**Instructions to follow**. In the teacher evaluation text below, who took a second look at the data gathered for the A Nation at Risk report?

**Text excerpt**.
He was devastated. “I didn’t see how it was possible that I could have worked so hard and gotten such poor results,”
he later told me. “To be honest, when I first learned my low score, I felt ashamed and didn’t tell anyone for a day or so. However, I learned that there were actually two other teachers who scored below me in my school. That emboldened me to share my results, because I wanted those teachers to know it wasn’t only them.”
If Clifford hadn’t had tenure, he could have been dismissed that year, he said. “Even with tenure,” he said, “scoring low in consecutive years is bound to put a target on a teacher’s back to some degree.” What’s more, when tenured teachers register low scores, it emboldens school reformers, who make the case that job security protects incompetent educators. Clifford approached the following year with trepidation.
The value-added model had given him a failing grade but no advice on how to improve it. So Clifford went on teaching the way he always had and hoped for the best. The following year, his score was a 96.
“You’d think I’d have been elated, but I wasn’t,” he said. “I knew that my low score was bogus, so I could hardly rejoice at getting a high score using the same flawed formula. The 90 percent difference in scores only made me realize how ridiculous the entire value-added model is when it comes to education.”
Bogus is the word for it. In fact, misinterpreted statistics run through the history of teacher evaluation. The problem started with a momentous statistical boo-boo in the analysis of the original
Nation at Risk
report. It turned out that the very researchers who were decrying a national catastrophe were basing their judgment on a fundamental error, something an undergrad should have caught. In fact, if they wanted to serve up an example of America’s educational shortcomings, their own misreading of statistics could serve as exhibit A.
Seven years after
A Nation at Risk
was published with such fanfare,
researchers at Sandia National Laboratories took a second look at the data gathered for the report. These people were no amateurs when it came to statistics—they build and maintain nuclear weapons—and they quickly found the error. Yes, it was true that SAT scores had gone down on average. However, the number of students taking the test had ballooned over the course of those seventeen years. Universities were opening their doors to more poor students and minorities. Opportunities were expanding. This signaled social success. But naturally, this influx of newcomers dragged down the average scores. However, when statisticians broke down the population into income groups, scores for every single group were rising, from the poor to the rich.
In statistics, this phenomenon is known as
Simpson’s Paradox: when a whole body of data displays one trend, yet when broken into subgroups, the opposite trend comes into view for each of those subgroups. The damning conclusion in the
Nation at Risk
report, the one that spurred the entire teacher evaluation
movement, was drawn from a grievous misinterpretation of the data.

[Extracted records]
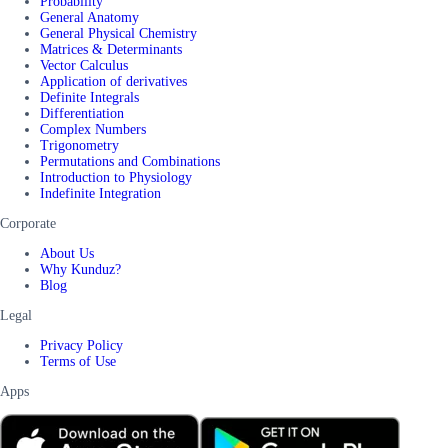
Probability
General Anatomy
General Physical Chemistry
Matrices & Determinants
Vector Calculus
Application of derivatives
Definite Integrals
Differentiation
Complex Numbers
Trigonometry
Permutations and Combinations
Introduction to Physiology
Indefinite Integration
Corporate
About Us
Why Kunduz?
Blog
Legal
Privacy Policy
Terms of Use
Apps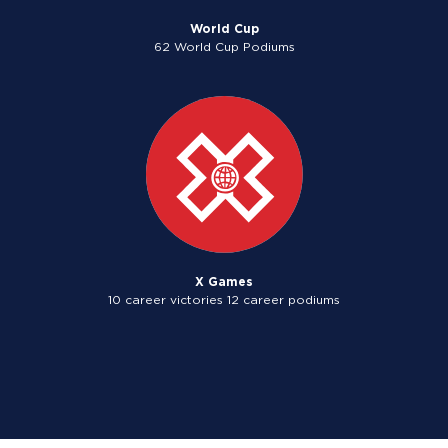
World Cup
62 World Cup Podiums
X Games
10 career victories 12 career podiums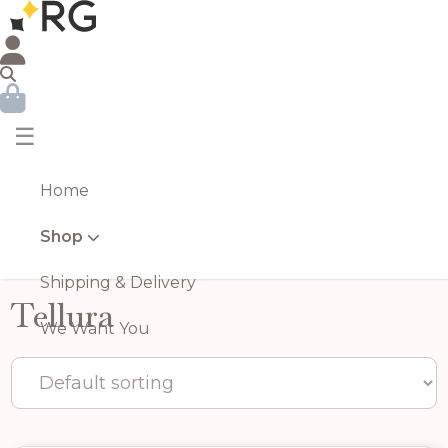
☰
Home
Shop
Shipping & Delivery
Tellura
We Want You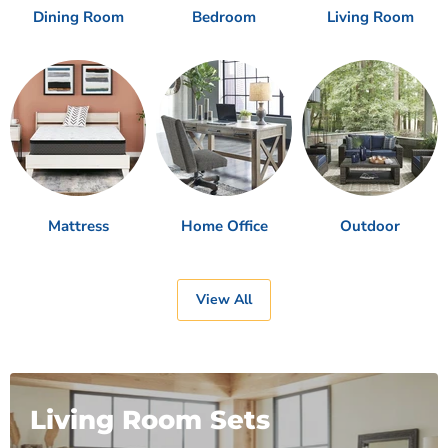
Dining Room
Bedroom
Living Room
Mattress
Home Office
Outdoor
View All
Living Room Sets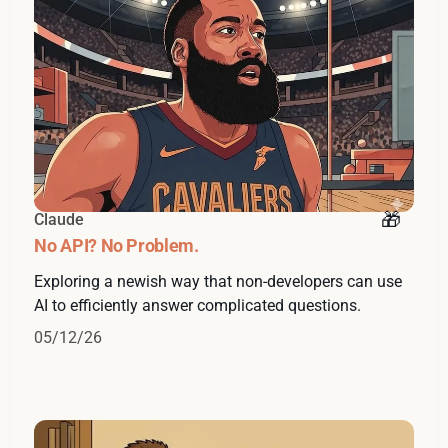
Claude
No API? No Problem.
Exploring a newish way that non-developers can use
AI to efficiently answer complicated questions.
05/12/26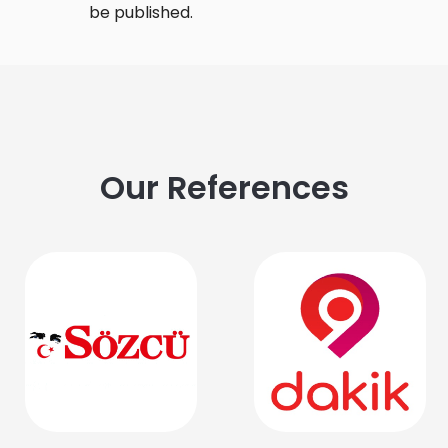
be published.
Our References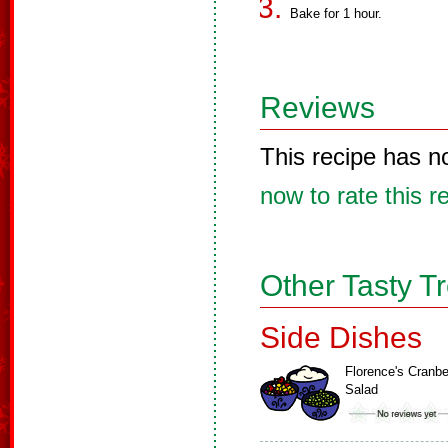
Bake for 1 hour.
Reviews
This recipe has n
now to rate this r
Other Tasty T
Side Dishes
Florence's Cranbe
Salad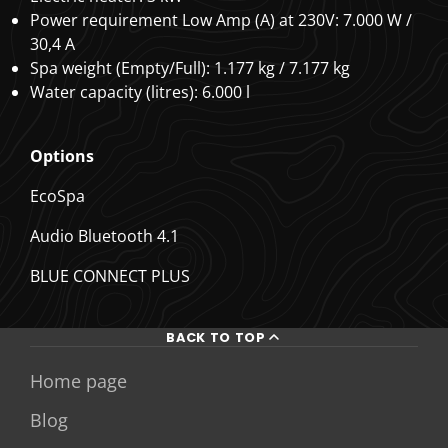
Power requirement Low Amp (A) at 230V: 7.000 W /
30,4 A
Spa weight (Empty/Full): 1.177 kg / 7.177 kg
Water capacity (litres): 6.000 l
Options
EcoSpa
Audio Bluetooth 4.1
BLUE CONNECT PLUS
BACK TO TOP
Home page
Blog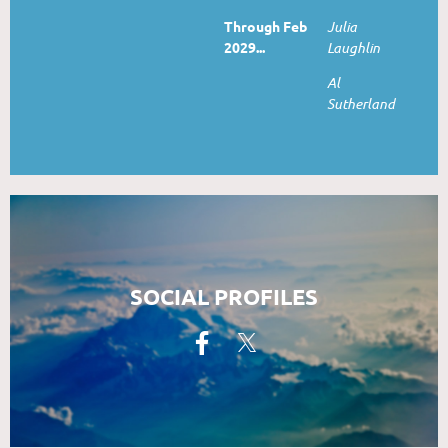
Through Feb
Julia
2029...
Laughlin
Al
Sutherland
SOCIAL PROFILES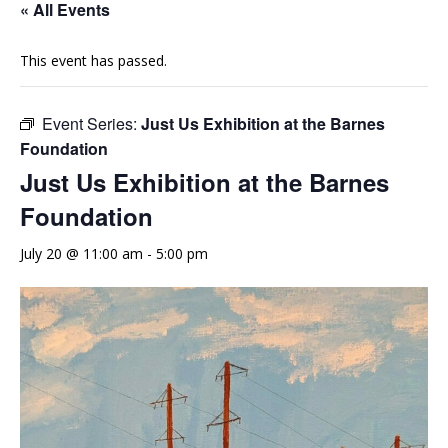
« All Events
This event has passed.
Event Series:
Just Us Exhibition at the Barnes
Foundation
Just Us Exhibition at the Barnes
Foundation
July 20 @ 11:00 am
-
5:00 pm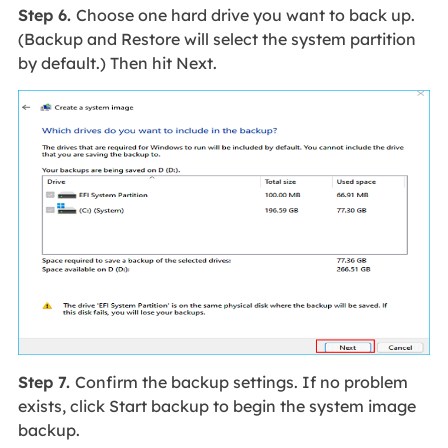
Step 6.
Choose one hard drive you want to back up.
(Backup and Restore will select the system partition
by default.) Then hit Next.
Step 7.
Confirm the backup settings. If no problem
exists, click Start backup to begin the system image
backup.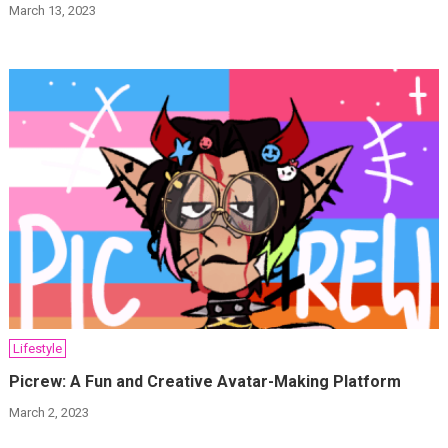
March 13, 2023
Lifestyle
Picrew: A Fun and Creative Avatar-Making Platform
March 2, 2023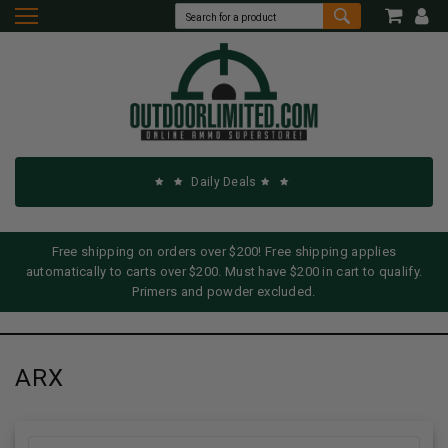
Daily Deals
Free shipping on orders over $200! Free shipping applies
automatically to carts over $200. Must have $200 in cart to qualify.
Primers and powder excluded.
ARX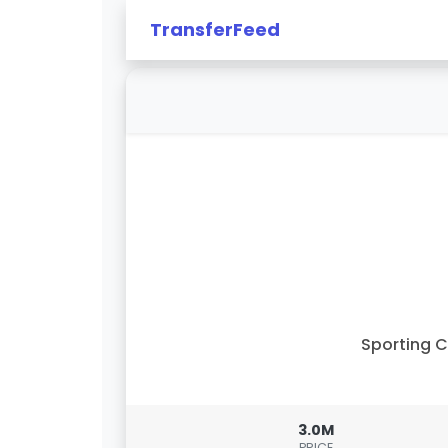
TransferFeed
Sporting 
3.0M
PRICE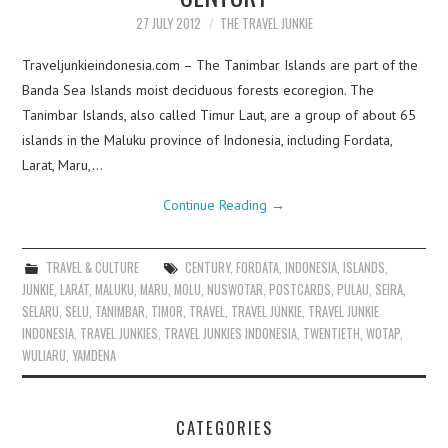
27 JULY 2012
THE TRAVEL JUNKIE
Traveljunkieindonesia.com – The Tanimbar Islands are part of the
Banda Sea Islands moist deciduous forests ecoregion. The
Tanimbar Islands, also called Timur Laut, are a group of about 65
islands in the Maluku province of Indonesia, including Fordata,
Larat, Maru,…
Continue Reading
→
TRAVEL & CULTURE
CENTURY
,
FORDATA
,
INDONESIA
,
ISLANDS
,
JUNKIE
,
LARAT
,
MALUKU
,
MARU
,
MOLU
,
NUSWOTAR
,
POSTCARDS
,
PULAU
,
SEIRA
,
SELARU
,
SELU
,
TANIMBAR
,
TIMOR
,
TRAVEL
,
TRAVEL JUNKIE
,
TRAVEL JUNKIE
INDONESIA
,
TRAVEL JUNKIES
,
TRAVEL JUNKIES INDONESIA
,
TWENTIETH
,
WOTAP
,
WULIARU
,
YAMDENA
CATEGORIES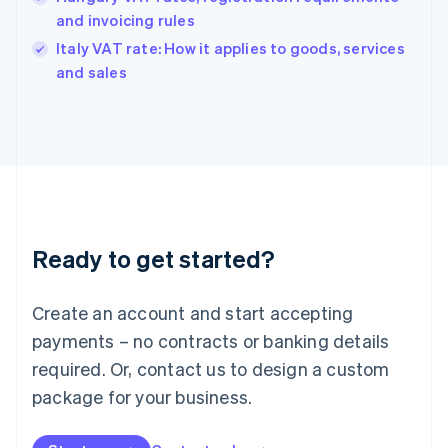
English
and invoicing rules
India
Italy VAT rate: How it applies to goods, services
English
and sales
Ireland
English
Italy
Italiano
English
Japan
日本語
English
Latvia
English
Liechtenstein
Ready to get started?
Deutsch
English
Lithuania
English
Create an account and start accepting
Luxembourg
payments – no contracts or banking details
Français
Deutsch
English
Mainland China
required. Or, contact us to design a custom
简体中文
English
package for your business.
Malaysia
English
简体中文
Malta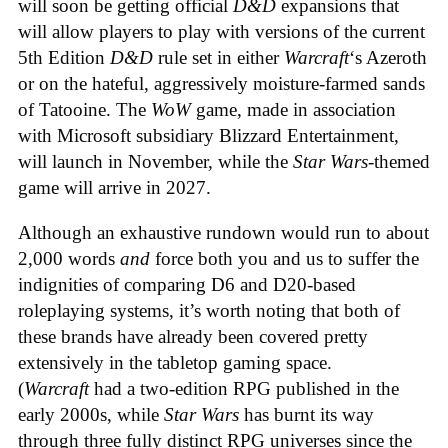
will soon be getting official
D&D
expansions that
will allow players to play with versions of the current
5th Edition
D&D
rule set in either
Warcraft
‘s Azeroth
or on the hateful, aggressively moisture-farmed sands
of Tatooine. The
WoW
game, made in association
with Microsoft subsidiary Blizzard Entertainment,
will launch in November, while the
Star Wars
-themed
game will arrive in 2027.
Although an exhaustive rundown would run to about
2,000 words
and
force both you and us to suffer the
indignities of comparing D6 and D20-based
roleplaying systems, it’s worth noting that both of
these brands have already been covered pretty
extensively in the tabletop gaming space.
(
Warcraft
had a two-edition RPG published in the
early 2000s, while
Star Wars
has burnt its way
through three fully distinct RPG universes since the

**Response to this task**. Researchers at Sandia National Laboratories, seven years after the report was published.